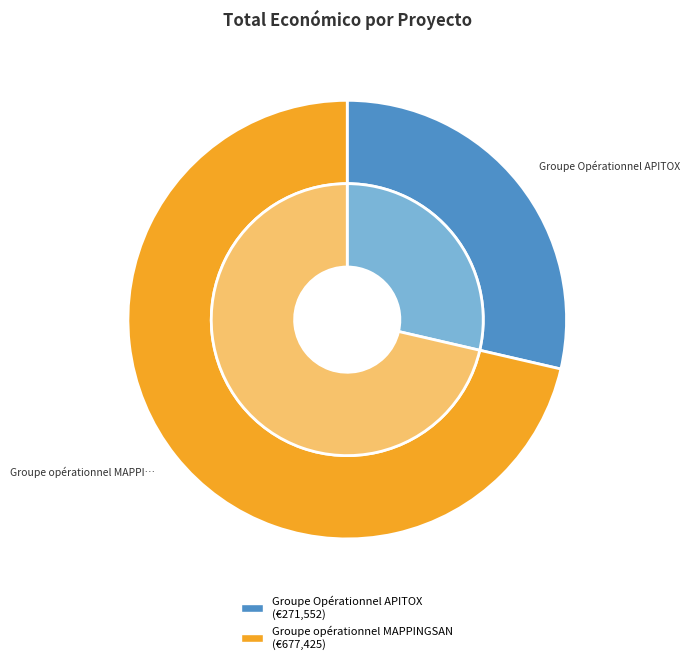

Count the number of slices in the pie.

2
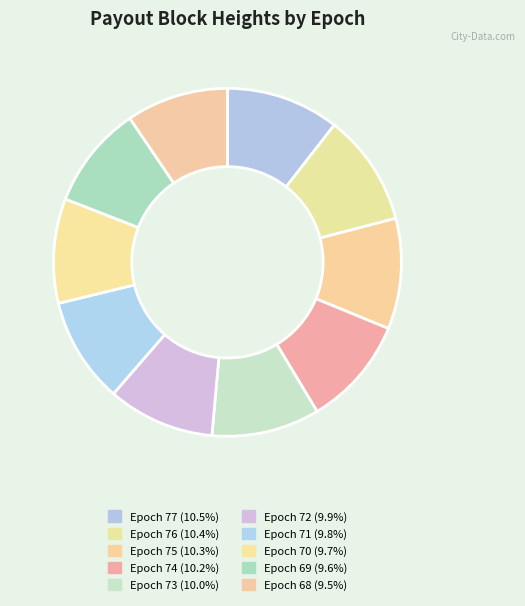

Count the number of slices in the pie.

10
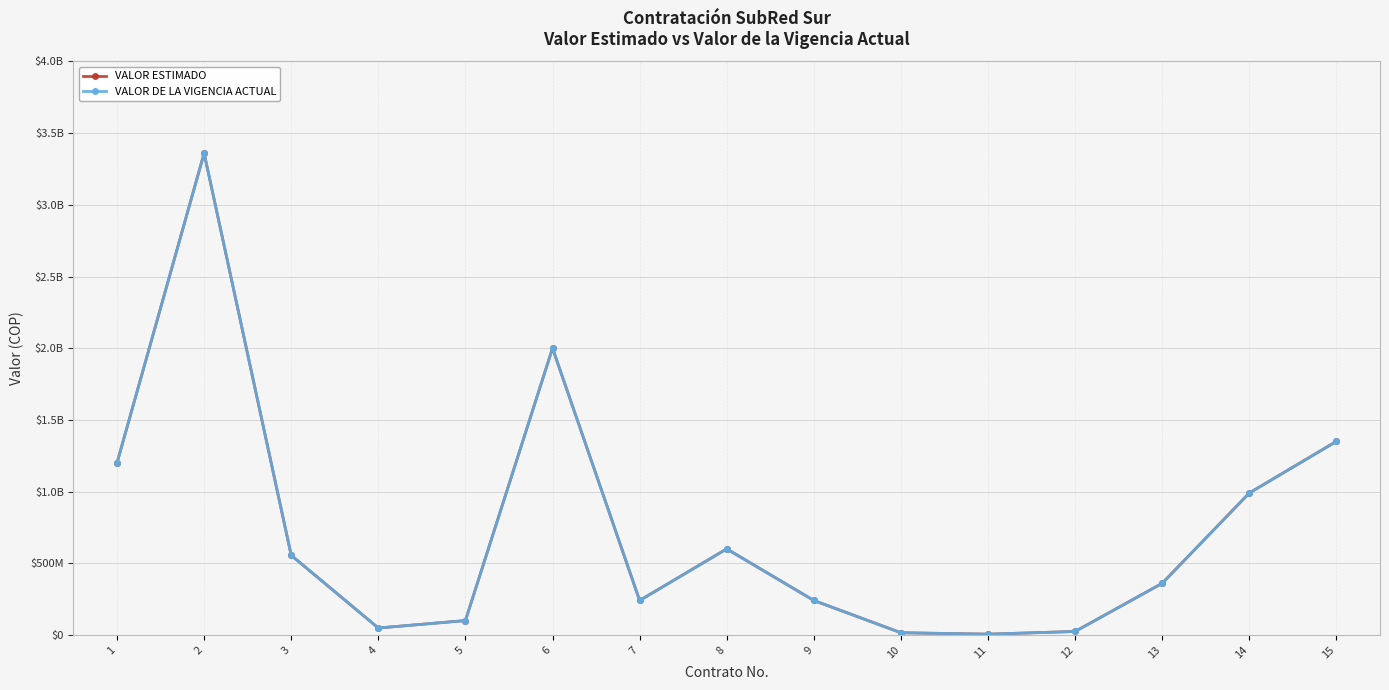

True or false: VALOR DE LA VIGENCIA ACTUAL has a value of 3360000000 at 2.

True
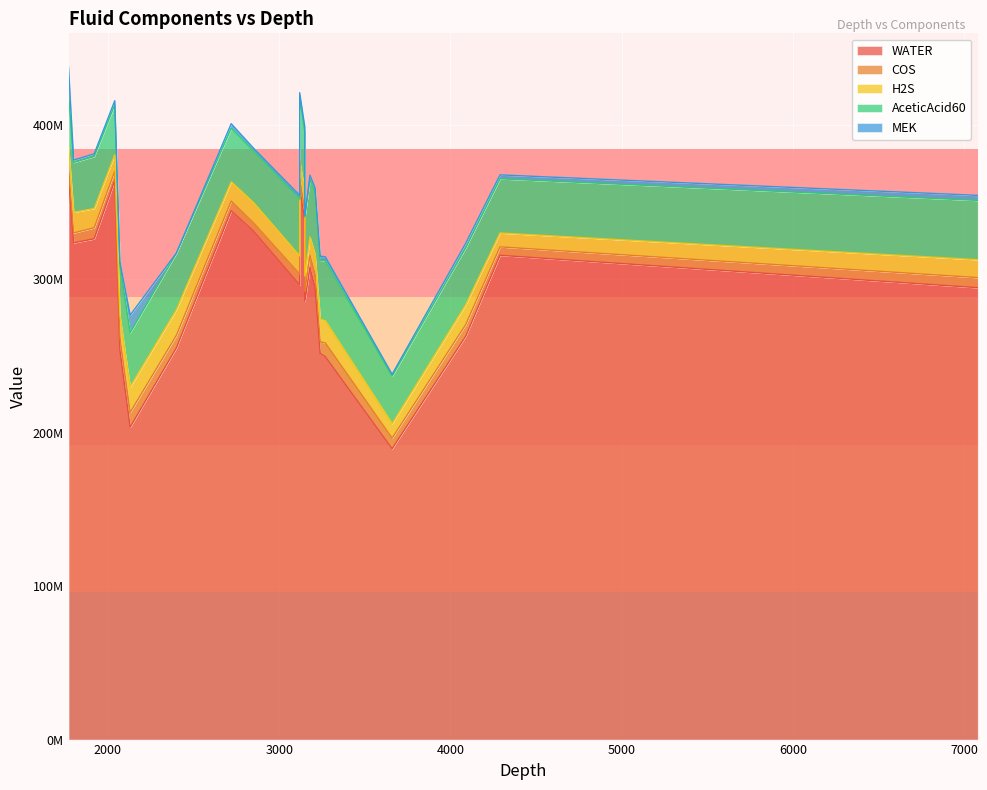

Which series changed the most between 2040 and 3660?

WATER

* * *

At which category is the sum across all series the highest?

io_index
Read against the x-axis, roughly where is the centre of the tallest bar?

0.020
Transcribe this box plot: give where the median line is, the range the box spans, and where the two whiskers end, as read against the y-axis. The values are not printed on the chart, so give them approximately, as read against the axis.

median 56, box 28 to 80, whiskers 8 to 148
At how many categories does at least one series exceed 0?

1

---

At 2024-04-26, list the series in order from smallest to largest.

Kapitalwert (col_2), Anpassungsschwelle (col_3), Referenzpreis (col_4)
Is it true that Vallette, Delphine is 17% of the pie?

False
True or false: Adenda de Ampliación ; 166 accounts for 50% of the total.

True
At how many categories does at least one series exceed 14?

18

→ **What you need to do**
State how many lines in the records above contain the word "median". Reply with the number alone.

→ **Exercise answer**
2